Hani bugün hava nasıl olacak, ceket alsam mı almasam mı diye bakarız da, ha 21 derece olmuş hava sıcaklığı ha 23 derece - pek de farketmez "ceket kararı" açısından. Küçük bir fark gibi görünür: sadece 2 derece! Oysa geleceğimizin nasıl olacağı değil, olup olmayacağı bu küçük farka bağlı!
İklim değişikliği artık "tehlike" olmayı aştı, "acil durum" haline geldi. Öyle ki, sera gazı emisyonlarıyla dünyamıza en fazla zarar veren iki ülke - ABD ve Çin - iklim konusunda işbirliği yapma yolunda adımlar atıyorlar!

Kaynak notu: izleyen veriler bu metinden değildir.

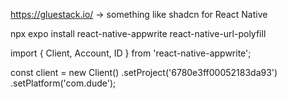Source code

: 
https://gluestack.io/ -> something like shadcn for React Native

npx expo install react-native-appwrite react-native-url-polyfill



import { Client, Account, ID } from 'react-native-appwrite';

const client = new Client()
    .setProject('6780e3ff00052183da93')
    .setPlatform('com.dude');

İklim krizinin sorumlularından biri de endüstriyel tarım; kirliliğin yüzde 25'inin tarımsal kaynaklı olduğu belirtiliyor. Çaresi ise doğru tarımda, doğa ile uyumlu tarımsal yöntemlerde, kısaca agroekolojide!
Dün - 17 Nisan - Uluslararası Çiftçi Mücadeleleri Günüydü. Taleplerimiz gıdayı üreten çiftçiler için, gıda egemenliği için, gezegenimizin geleceği için...
Haftanız aydınlık, sofralarınız şifalı olsun.